The teachings of Jesus are all out of proportion when compared to our natural way of looking at things, and they come to us initially with astonishing discomfort. We gradually have to conform our walk and conversation to the precepts of Jesus Christ as the Holy Spirit applies them to our circumstances. The Sermon on the Mount is not a set of rules and regulations— it is a picture of the life we will live when the Holy Spirit is having His unhindered way with us.


A Word with You, by Ron Hutchcraft

Cutting You Off to Bring You Down - #6924

Thursday, July 25, 2013

My wife and I took a trip to the mountains and, in a way, to her childhood. We visited an old Smokey Mountain community that the Park Service preserved over the years. It's called Cades Cove. It used to be inhabited by a lot of mountain folk. Now, my wife grew up in a Yankee family who lived in the Ozarks on a farm. So she experienced both.

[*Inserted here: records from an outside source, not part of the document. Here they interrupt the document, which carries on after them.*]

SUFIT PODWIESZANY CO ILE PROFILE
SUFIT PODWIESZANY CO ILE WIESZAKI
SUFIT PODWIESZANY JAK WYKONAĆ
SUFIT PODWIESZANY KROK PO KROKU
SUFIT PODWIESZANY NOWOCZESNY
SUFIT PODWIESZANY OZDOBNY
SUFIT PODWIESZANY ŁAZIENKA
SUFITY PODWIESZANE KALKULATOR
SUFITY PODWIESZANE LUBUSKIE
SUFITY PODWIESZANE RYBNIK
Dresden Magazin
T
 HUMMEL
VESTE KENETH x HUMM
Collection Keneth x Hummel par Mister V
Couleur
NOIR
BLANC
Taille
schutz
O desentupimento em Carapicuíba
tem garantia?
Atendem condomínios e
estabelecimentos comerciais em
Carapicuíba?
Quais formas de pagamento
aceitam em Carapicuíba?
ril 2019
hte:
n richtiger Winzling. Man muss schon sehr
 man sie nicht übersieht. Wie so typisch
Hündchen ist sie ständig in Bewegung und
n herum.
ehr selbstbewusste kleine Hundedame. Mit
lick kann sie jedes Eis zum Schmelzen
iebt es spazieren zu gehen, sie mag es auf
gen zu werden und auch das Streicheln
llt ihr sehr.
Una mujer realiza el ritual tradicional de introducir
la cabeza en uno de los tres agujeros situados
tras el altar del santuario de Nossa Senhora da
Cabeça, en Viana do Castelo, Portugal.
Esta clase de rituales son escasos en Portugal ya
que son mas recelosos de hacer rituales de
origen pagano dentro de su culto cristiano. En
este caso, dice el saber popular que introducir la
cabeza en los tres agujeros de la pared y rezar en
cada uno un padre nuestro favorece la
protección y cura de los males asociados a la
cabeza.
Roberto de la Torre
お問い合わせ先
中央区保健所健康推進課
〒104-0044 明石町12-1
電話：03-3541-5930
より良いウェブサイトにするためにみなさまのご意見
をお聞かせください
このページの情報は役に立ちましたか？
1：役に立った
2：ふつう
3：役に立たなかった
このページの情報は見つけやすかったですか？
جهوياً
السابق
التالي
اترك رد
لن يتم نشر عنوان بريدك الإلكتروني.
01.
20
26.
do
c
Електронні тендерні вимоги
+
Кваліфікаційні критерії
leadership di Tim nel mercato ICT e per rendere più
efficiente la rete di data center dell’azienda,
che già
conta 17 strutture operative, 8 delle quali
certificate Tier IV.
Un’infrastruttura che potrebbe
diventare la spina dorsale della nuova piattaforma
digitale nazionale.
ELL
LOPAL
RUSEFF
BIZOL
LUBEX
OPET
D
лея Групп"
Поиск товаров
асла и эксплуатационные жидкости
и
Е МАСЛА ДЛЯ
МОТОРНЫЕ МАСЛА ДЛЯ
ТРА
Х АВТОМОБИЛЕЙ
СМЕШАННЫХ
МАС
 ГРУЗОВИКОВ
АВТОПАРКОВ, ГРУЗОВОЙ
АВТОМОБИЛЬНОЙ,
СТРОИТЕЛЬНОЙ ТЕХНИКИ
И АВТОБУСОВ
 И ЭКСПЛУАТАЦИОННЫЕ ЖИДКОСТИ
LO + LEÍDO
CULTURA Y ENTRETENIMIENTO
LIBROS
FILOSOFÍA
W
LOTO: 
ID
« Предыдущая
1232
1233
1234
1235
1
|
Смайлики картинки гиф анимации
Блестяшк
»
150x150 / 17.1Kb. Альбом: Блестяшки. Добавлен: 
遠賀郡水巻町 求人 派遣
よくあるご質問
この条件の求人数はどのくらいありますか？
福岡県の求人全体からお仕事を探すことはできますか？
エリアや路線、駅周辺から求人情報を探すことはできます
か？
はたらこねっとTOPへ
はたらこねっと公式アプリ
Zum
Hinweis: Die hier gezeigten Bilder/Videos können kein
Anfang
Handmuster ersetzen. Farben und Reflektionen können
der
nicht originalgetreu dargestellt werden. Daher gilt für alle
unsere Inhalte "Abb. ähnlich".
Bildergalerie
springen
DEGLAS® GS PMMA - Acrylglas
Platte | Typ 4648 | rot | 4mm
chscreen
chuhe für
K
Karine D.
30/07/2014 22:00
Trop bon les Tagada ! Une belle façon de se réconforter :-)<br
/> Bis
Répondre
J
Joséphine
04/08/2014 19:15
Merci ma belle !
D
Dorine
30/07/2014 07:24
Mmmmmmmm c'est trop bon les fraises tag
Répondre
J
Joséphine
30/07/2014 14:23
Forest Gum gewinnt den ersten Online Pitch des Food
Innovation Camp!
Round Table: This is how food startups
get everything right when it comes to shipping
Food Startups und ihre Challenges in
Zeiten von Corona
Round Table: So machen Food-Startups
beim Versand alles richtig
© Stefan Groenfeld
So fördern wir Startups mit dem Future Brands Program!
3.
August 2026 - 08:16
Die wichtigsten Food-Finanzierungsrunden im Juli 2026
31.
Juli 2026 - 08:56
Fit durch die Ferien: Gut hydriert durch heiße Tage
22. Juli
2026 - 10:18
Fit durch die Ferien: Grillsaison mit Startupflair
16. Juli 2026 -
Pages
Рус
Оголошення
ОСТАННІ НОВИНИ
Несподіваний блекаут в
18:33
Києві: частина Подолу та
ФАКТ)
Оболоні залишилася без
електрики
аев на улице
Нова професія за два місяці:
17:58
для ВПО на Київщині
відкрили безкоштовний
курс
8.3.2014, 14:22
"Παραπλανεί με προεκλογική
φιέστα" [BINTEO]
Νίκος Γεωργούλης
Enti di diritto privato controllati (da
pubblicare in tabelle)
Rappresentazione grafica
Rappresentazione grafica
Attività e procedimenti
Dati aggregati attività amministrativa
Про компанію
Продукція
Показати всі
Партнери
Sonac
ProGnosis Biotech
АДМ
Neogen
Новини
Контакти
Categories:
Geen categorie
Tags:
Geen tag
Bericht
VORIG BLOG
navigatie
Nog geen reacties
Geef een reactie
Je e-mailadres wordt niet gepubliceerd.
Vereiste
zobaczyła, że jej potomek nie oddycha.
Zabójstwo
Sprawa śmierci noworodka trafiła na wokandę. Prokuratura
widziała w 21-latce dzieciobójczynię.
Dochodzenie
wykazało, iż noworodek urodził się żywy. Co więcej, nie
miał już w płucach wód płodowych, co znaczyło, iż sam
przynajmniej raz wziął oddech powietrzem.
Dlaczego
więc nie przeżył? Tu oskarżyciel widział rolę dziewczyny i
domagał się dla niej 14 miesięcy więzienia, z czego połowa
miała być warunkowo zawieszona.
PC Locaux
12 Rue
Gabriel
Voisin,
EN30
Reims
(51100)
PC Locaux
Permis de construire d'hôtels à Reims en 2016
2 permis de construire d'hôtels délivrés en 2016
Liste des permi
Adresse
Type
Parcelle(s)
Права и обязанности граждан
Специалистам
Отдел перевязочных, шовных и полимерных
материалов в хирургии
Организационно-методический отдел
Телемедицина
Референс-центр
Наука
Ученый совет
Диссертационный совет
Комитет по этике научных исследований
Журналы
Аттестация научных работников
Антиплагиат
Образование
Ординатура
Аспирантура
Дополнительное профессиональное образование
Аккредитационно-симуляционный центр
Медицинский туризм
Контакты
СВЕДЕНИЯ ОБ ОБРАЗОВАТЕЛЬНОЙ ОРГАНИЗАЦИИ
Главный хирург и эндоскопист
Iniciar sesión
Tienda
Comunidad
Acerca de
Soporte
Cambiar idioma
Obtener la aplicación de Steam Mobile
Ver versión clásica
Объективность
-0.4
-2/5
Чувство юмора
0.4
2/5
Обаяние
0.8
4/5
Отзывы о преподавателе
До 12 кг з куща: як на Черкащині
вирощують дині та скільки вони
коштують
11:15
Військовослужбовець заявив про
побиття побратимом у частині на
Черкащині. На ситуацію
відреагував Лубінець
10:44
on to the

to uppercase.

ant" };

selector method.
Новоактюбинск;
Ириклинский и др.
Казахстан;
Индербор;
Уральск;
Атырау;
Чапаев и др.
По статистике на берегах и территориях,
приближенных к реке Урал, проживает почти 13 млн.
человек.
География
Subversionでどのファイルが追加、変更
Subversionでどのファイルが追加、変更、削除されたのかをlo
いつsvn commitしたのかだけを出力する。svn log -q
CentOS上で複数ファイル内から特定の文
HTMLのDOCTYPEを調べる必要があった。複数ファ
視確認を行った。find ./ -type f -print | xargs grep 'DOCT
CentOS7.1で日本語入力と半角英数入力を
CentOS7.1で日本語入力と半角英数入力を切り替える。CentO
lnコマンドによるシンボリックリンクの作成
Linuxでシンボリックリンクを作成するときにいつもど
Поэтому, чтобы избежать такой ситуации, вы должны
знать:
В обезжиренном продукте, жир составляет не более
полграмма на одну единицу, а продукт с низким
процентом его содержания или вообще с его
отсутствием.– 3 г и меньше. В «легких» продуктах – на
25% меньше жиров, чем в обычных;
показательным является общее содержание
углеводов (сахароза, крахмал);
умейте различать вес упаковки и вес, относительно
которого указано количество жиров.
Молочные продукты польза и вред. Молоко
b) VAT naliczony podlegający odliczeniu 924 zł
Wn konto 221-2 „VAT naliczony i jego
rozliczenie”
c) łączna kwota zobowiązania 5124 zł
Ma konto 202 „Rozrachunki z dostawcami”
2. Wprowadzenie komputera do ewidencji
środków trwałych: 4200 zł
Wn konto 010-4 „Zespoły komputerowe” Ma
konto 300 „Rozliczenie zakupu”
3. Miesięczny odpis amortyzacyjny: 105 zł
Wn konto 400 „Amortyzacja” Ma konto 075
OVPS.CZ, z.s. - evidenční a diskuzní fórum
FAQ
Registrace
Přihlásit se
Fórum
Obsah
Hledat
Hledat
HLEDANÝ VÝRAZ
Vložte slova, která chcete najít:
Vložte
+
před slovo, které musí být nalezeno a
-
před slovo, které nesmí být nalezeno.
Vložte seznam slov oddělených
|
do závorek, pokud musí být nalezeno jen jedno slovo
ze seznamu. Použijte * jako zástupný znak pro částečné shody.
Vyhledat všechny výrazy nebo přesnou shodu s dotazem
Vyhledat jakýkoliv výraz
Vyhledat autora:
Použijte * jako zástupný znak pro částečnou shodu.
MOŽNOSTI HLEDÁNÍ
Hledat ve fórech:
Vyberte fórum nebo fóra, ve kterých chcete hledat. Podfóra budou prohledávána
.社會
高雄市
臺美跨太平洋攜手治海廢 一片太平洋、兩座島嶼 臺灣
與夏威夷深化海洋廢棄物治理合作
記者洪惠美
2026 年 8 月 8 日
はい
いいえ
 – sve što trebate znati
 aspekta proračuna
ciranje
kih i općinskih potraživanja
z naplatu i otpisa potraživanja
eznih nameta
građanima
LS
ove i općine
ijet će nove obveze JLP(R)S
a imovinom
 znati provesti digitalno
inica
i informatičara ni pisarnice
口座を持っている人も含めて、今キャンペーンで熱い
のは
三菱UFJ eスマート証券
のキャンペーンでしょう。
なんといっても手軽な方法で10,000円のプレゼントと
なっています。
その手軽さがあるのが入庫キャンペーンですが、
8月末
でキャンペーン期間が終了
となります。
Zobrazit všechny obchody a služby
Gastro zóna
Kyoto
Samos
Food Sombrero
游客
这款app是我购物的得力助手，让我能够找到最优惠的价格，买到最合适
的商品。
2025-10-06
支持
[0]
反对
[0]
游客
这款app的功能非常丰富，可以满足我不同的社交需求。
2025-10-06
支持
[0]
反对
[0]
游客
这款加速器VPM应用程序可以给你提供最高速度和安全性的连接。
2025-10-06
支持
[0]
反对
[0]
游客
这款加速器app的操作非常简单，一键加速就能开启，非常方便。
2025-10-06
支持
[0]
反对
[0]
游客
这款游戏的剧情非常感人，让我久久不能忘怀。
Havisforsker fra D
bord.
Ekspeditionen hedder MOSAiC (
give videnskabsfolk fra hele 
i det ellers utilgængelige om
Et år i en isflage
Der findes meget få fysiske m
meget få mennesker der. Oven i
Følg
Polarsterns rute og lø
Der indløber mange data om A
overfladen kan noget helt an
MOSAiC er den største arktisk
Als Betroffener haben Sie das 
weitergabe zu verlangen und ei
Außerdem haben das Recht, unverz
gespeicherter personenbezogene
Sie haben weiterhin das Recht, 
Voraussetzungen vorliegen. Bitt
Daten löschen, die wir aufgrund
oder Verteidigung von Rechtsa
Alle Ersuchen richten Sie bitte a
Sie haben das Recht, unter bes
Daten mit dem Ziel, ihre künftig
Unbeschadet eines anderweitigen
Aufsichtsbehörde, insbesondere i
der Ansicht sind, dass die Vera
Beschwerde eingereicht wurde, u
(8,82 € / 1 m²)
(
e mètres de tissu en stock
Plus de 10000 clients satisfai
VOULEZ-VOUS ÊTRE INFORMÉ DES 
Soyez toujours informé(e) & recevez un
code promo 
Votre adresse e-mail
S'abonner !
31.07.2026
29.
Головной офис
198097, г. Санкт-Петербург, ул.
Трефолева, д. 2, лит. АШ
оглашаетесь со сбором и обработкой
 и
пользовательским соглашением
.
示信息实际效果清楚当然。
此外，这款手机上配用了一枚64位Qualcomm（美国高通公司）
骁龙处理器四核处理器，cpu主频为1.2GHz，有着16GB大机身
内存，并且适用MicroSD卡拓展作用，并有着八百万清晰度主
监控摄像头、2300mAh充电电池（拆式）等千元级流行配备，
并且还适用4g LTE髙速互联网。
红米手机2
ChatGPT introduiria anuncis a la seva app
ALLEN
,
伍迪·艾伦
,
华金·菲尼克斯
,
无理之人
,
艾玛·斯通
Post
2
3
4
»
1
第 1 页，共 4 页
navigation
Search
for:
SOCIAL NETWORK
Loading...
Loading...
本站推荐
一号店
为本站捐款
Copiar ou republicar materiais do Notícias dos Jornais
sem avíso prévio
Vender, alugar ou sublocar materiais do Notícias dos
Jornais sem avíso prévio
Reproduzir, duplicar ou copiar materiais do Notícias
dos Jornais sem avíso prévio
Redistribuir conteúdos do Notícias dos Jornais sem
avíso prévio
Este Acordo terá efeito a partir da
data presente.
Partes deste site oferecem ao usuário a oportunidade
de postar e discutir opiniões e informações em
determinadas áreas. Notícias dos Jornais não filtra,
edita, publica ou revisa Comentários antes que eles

She recognized a lot of the customs when we went to Cades Cove, and the terminology, and the lifestyle. Oh, they were new to me; they weren't new to her. I kind of chuckled when they talked about clearing farmland by "girdling" the trees. City boy! Now, listen, if you let your imagination run, you could get a pretty humorous image of a girdled tree. But, actually, that process was an example of old mountain wisdom. Here's this huge tree, and the shade is keeping anything from growing around it. It's got to come down if you're going to farm there. But it's so thick it would be very, very difficult to chop down.

The old mountaineers would go around the tree with an ax and chop one line through the bark. Here was this big tree with a ring from chipping all around the trunk with an ax. You'd think, "Oh, that won't hurt the tree." But, they had girdled the tree. That would eventually cause all the leaves to fall off, it would cause the tree to die, and it would be relatively easy then to take it down. That little cut simply cut off the route for the nourishment to get to the rest of the tree. You know, that might be the best way to bring you down too.

I'm Ron Hutchcraft and I want to have A Word With You today about "Cutting You Off to Bring You Down."

Our word for today from the Word of God; we are in the very first Psalm. I'll begin reading at verse 1. Notice there's a tree in here. "Blessed is the man who does not walk in the counsel of the wicked or stand in the way of sinners, or sit in the seat of mockers, but his delight is in the law of the Lord, and on His Law he meditates day and night. He is like a tree planted by streams of water, which yields its fruit in season and whose leaf does not wither. Whatever he does prospers."

This tells us how to be a deeply rooted child of God. Don't you want to be strong and consistent? Don't you want to be (here comes a word) "un-bring-downable?" I want to be un-bring-downable! Now, if the Devil wants you to fall like a big, old tree, and he does, he may know that a direct attack coming at you swinging his ax would fail, because if you saw that coming, you'd fight back. You would see a direct devilish attempt to try to bring you down.

I think what he wants to do is wear you down with little compromises; little nicks in your bark where first of all you just walk around in some wrong stuff. You don't plan to stay in it. And then like the Psalm says, you sort of stand still with it; you get a little more compromised. And finally you're sitting in it. See, he just wants you to think wrong right now, to watch or listen to something that's wrong, to become tolerant of what you once would never have allowed in your life--those little nicks in the bark that are setting you up for a big fall.

Secondly, he wants to cut you off from the nourishment. See, your nourishment is meditating in God's Word day and night. Have you noticed a slow drift lately from being in God's Word? One day becomes two, and three, and maybe your Bible's started getting a little dusty. Jesus is missing you. The time you do have with Him is dry and then less frequent. Prayer has become predictable and flat. Don't you see what's happening? The Devil is trying to cut you off to bring you down. Don't let slow decay take away the life you have in Christ.

See, if you're rooted daily in God's Word; if you don't let anything interrupt that flow of nourishment and if you're fighting the little compromises, you're a rooted tree, and you are not coming down!